In many ways, a condominium and a townhome are very similar. Townhomes generally share a wall or two with a neighboring townhome owner, but each owner has their own entrance. Similarly, condos also share walls and can look indistinguishable to most types of townhomes or apartment buildings. One difference that we sometimes see between a condominium and a townhome, however, has to do with the land on which they sit. In the case of a townhome, the tenant will often own the land and the townhome (but not always). Many times, in the case of a condo, the tenant owns from the sheetrock inward, but the developer or property owner owns the land on which the condominium sits. But when it comes down to it, the difference isn’t visible to the naked eye, as the difference really lies in the legal description. The common misconception is that these are architectural styles when in fact they’re types of ownership. 

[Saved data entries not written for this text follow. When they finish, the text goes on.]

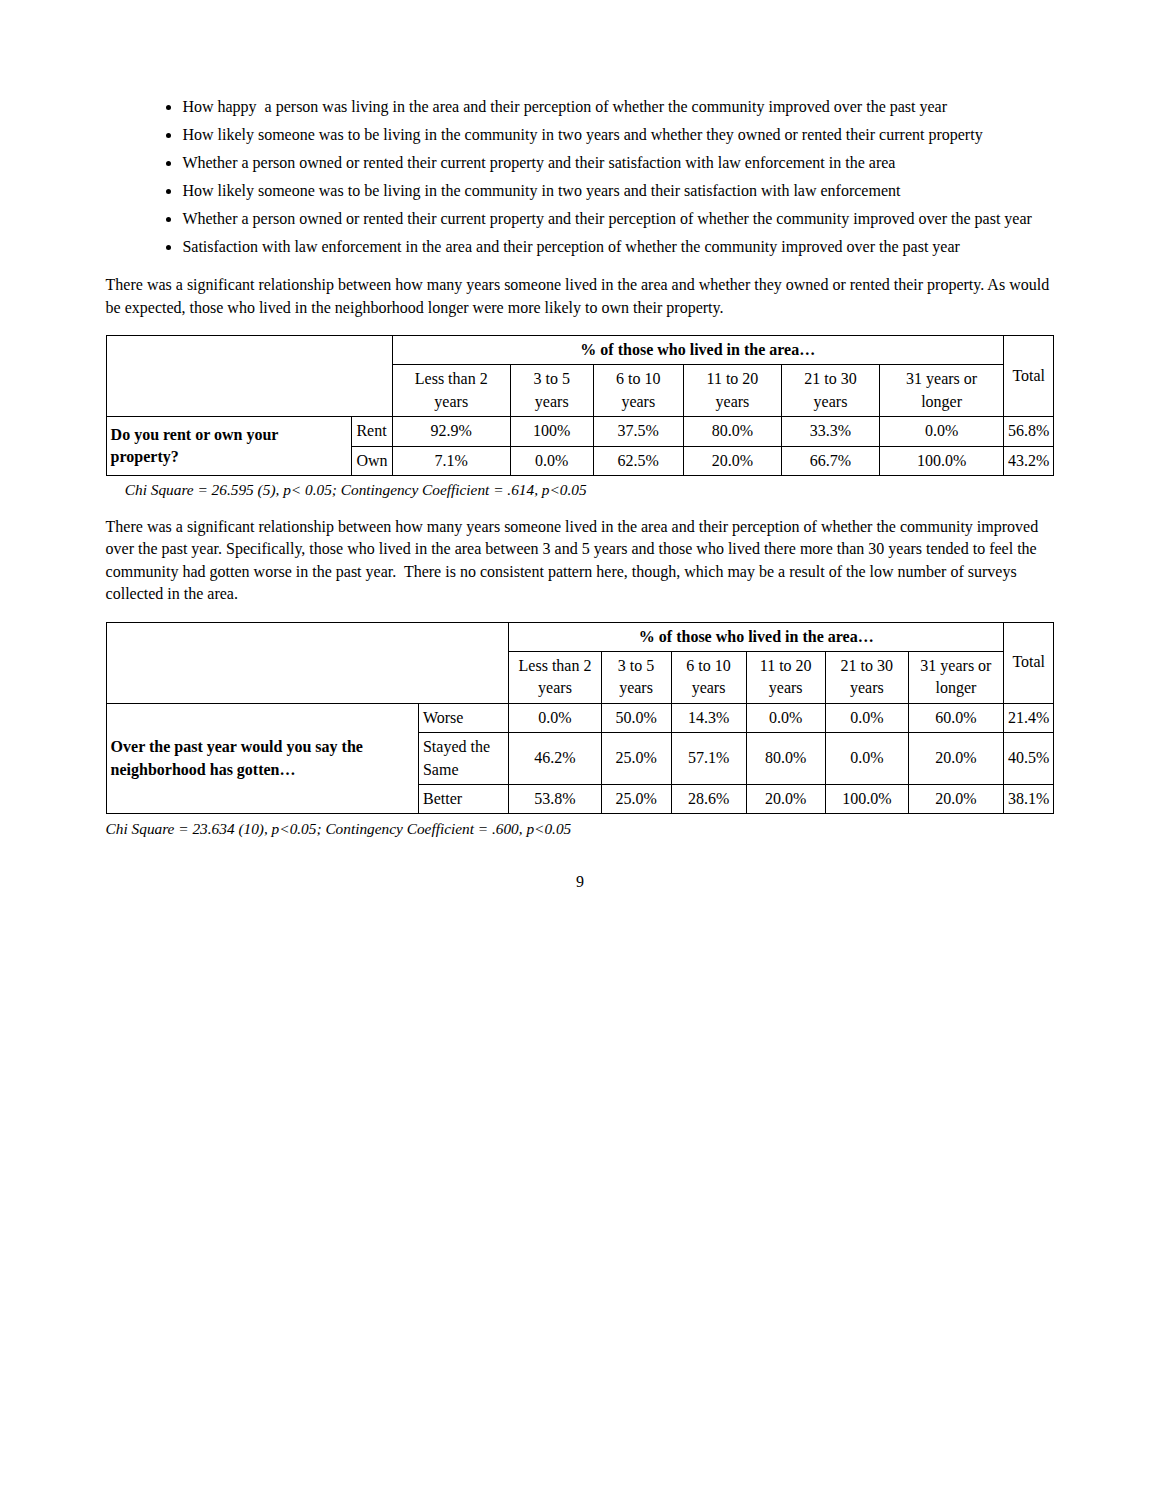How happy a person was living in the area and their perception of whether the community improved over the past year
How likely someone was to be living in the community in two years and whether they owned or rented their current property
Whether a person owned or rented their current property and their satisfaction with law enforcement in the area
How likely someone was to be living in the community in two years and their satisfaction with law enforcement
Whether a person owned or rented their current property and their perception of whether the community improved over the past year
Satisfaction with law enforcement in the area and their perception of whether the community improved over the past year
There was a significant relationship between how many years someone lived in the area and whether they owned or rented their property. As would be expected, those who lived in the neighborhood longer were more likely to own their property.
| | % of those who lived in the area… | Total |
| Less than 2 years | 3 to 5 years | 6 to 10 years | 11 to 20 years | 21 to 30 years | 31 years or longer |
| Do you rent or own your property? | Rent | 92.9% | 100% | 37.5% | 80.0% | 33.3% | 0.0% | 56.8% |
| Own | 7.1% | 0.0% | 62.5% | 20.0% | 66.7% | 100.0% | 43.2% |
Chi Square = 26.595 (5), p< 0.05; Contingency Coefficient = .614, p<0.05
There was a significant relationship between how many years someone lived in the area and their perception of whether the community improved over the past year. Specifically, those who lived in the area between 3 and 5 years and those who lived there more than 30 years tended to feel the community had gotten worse in the past year. There is no consistent pattern here, though, which may be a result of the low number of surveys collected in the area.
| | % of those who lived in the area… | Total |
| Less than 2 years | 3 to 5 years | 6 to 10 years | 11 to 20 years | 21 to 30 years | 31 years or longer |
| Over the past year would you say the neighborhood has gotten… | Worse | 0.0% | 50.0% | 14.3% | 0.0% | 0.0% | 60.0% | 21.4% |
| Stayed the Same | 46.2% | 25.0% | 57.1% | 80.0% | 0.0% | 20.0% | 40.5% |
| Better | 53.8% | 25.0% | 28.6% | 20.0% | 100.0% | 20.0% | 38.1% |
Chi Square = 23.634 (10), p<0.05; Contingency Coefficient = .600, p<0.05
9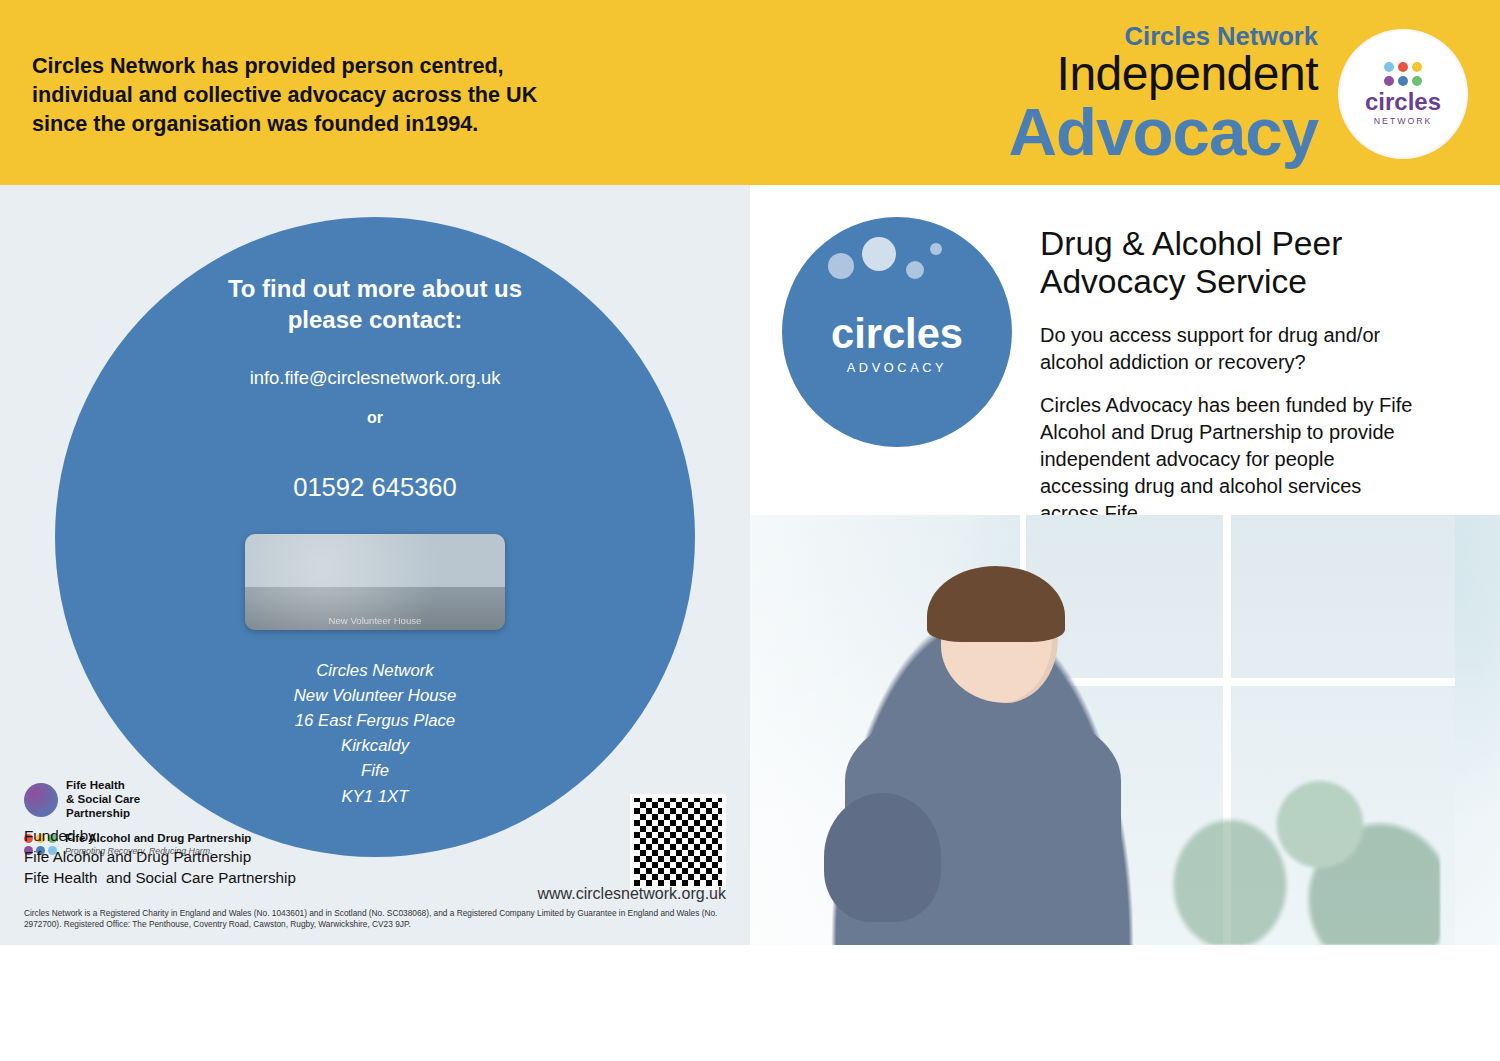Circles Network has provided person centred, individual and collective advocacy across the UK since the organisation was founded in1994.
Circles Network Independent Advocacy
circles Network
To find out more about us
please contact:
info.fife@circlesnetwork.org.uk
or
01592 645360
New Volunteer House
Circles Network
New Volunteer House
16 East Fergus Place
Kirkcaldy
Fife
KY1 1XT
Fife Health
& Social Care
Partnership
Fife Alcohol and Drug Partnership Promoting Recovery. Reducing Harm.
Funded by:
Fife Alcohol and Drug Partnership
Fife Health and Social Care Partnership
www.circlesnetwork.org.uk
Circles Network is a Registered Charity in England and Wales (No. 1043601) and in Scotland (No. SC038068), and a Registered Company Limited by Guarantee in England and Wales (No. 2972700). Registered Office: The Penthouse, Coventry Road, Cawston, Rugby, Warwickshire, CV23 9JP.
circles Advocacy
Drug & Alcohol Peer
Advocacy Service
Do you access support for drug and/or alcohol addiction or recovery?
Circles Advocacy has been funded by Fife Alcohol and Drug Partnership to provide independent advocacy for people accessing drug and alcohol services across Fife.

Herein lies a challenge that we can sometimes see with condos. Because the land is not owned by the tenant, it may be slightly more difficult to find financing for a condo. Additionally, the condominium may have a homeowners’ association (HOA). HOA fees cover the external expenses of lawn care, snow removal, exterior maintenance and other aspects of exterior care, which will add to your monthly mortgage. HOAs are not isolated to condominiums, though. There are neighborhoods of single family homes and townhomes with HOAs as well, so don’t let that be a deterrent. 

Knowing the differences between a condominium, townhome, and single family home is the first step toward making the right decision for your situation. Understanding the differences in resale is an important second step. Selling any of the three types of properties truly depends on the market. During a slower market, condos and townhomes may be harder to sell. Just like owning and buying a unique single family home limits the number of buyers interested in the property, condos and townhomes attract a smaller pool of potential buyers; the key is finding the right one. Often condos and townhouses are appealing to buyers who do not have time or interest in managing the exterior care of a property.

Regardless of property-type, resale is always a case-by-case situation. A well-kept property that is priced appropriately is consistently going to attract more interest than one that has not been maintained or is priced too high.This is true of single family homes, condominiums, or townhomes. Each choice you make when purchasing property changes the potential pool of buyers for future resale. For the right person, however, your home may be just the one for them.